◆ **Supplied records**:
+--
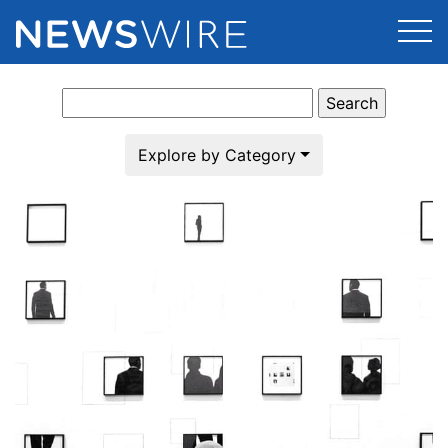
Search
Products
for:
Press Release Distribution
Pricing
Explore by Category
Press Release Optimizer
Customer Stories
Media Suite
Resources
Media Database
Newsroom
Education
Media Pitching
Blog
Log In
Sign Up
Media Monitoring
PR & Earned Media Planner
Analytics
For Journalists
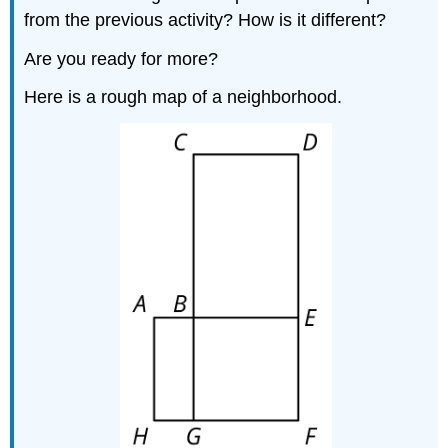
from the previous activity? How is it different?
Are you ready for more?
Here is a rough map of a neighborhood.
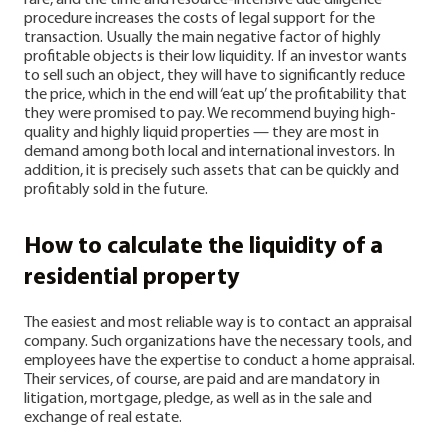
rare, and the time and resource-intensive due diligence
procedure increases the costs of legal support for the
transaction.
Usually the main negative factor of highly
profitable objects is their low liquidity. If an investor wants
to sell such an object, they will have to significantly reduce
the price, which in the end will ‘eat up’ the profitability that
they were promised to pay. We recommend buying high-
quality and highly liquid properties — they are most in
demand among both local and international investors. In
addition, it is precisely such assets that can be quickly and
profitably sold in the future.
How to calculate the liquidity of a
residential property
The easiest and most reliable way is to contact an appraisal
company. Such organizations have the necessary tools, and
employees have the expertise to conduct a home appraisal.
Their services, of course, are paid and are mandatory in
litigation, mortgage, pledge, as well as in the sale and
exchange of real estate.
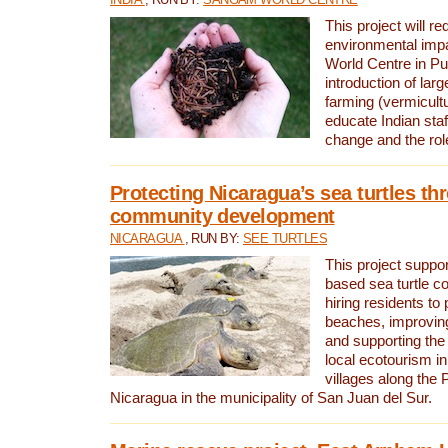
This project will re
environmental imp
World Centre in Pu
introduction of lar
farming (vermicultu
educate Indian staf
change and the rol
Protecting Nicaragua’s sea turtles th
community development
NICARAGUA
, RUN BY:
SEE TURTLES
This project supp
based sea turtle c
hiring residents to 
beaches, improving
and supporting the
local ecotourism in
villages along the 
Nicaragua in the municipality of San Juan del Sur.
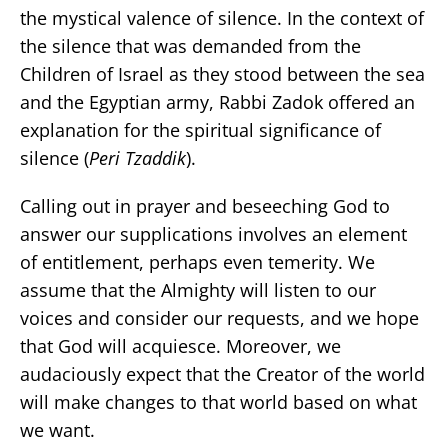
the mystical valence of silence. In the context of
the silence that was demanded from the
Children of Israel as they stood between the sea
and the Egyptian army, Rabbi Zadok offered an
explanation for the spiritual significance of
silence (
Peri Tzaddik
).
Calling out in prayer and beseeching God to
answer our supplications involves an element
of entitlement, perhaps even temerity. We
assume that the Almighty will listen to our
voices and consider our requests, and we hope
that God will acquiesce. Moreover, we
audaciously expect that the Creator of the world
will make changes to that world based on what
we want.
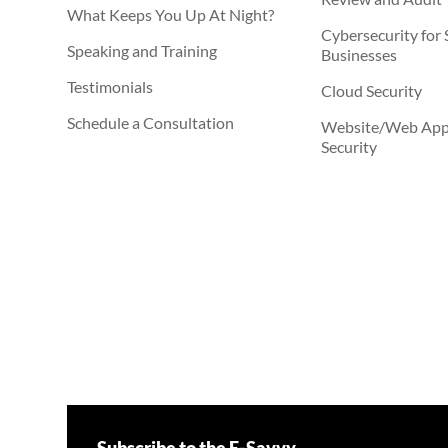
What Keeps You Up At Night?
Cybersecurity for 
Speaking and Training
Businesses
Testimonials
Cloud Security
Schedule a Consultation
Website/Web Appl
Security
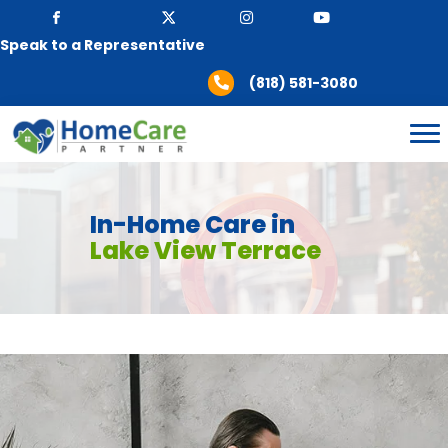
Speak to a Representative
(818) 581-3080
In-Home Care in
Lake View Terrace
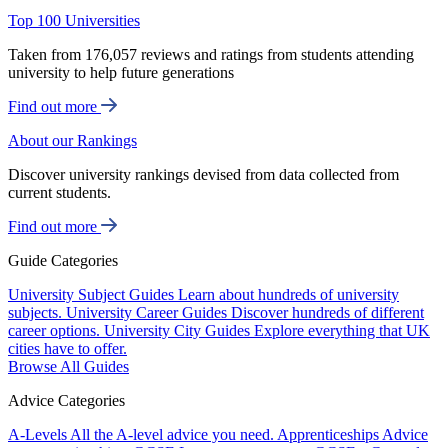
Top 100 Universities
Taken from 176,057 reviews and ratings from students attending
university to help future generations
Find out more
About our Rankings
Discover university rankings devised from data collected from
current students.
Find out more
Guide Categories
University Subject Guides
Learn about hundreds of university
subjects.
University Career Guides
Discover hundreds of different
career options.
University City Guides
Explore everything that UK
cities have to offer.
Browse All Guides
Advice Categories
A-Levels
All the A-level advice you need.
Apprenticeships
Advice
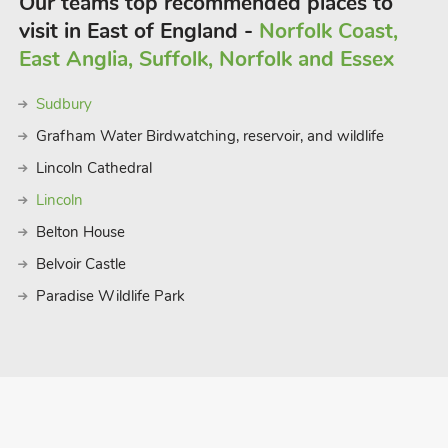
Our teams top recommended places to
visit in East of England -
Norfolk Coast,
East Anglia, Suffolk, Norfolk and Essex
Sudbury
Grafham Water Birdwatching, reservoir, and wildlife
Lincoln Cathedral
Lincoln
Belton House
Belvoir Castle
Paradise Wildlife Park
+--
◆ **What the task requires**: Please write out, exactly, every line from the line with "What Keeps You Up At Night?" through the final line of the data above, leaving out pictures.

◆ **Response**:
What Keeps You Up At Night?
Cybersecurity for 
Speaking and Training
Businesses
Testimonials
Cloud Security
Schedule a Consultation
Website/Web Appl
Security
Speak to a Representative
(818) 581-3080
In-Home Care in
Lake View Terrace
Top 100 Universities
Taken from 176,057 reviews and ratings from students attending
university to help future generations
Find out more
About our Rankings
Discover university rankings devised from data collected from
current students.
Find out more
Guide Categories
University Subject Guides
Learn about hundreds of university
subjects.
University Career Guides
Discover hundreds of different
career options.
University City Guides
Explore everything that UK
cities have to offer.
Browse All Guides
Advice Categories
A-Levels
All the A-level advice you need.
Apprenticeships
Advice
Our teams top recommended places to
visit in East of England -
Norfolk Coast,
East Anglia, Suffolk, Norfolk and Essex
Sudbury
Grafham Water Birdwatching, reservoir, and wildlife
Lincoln Cathedral
Lincoln
Belton House
Belvoir Castle
Paradise Wildlife Park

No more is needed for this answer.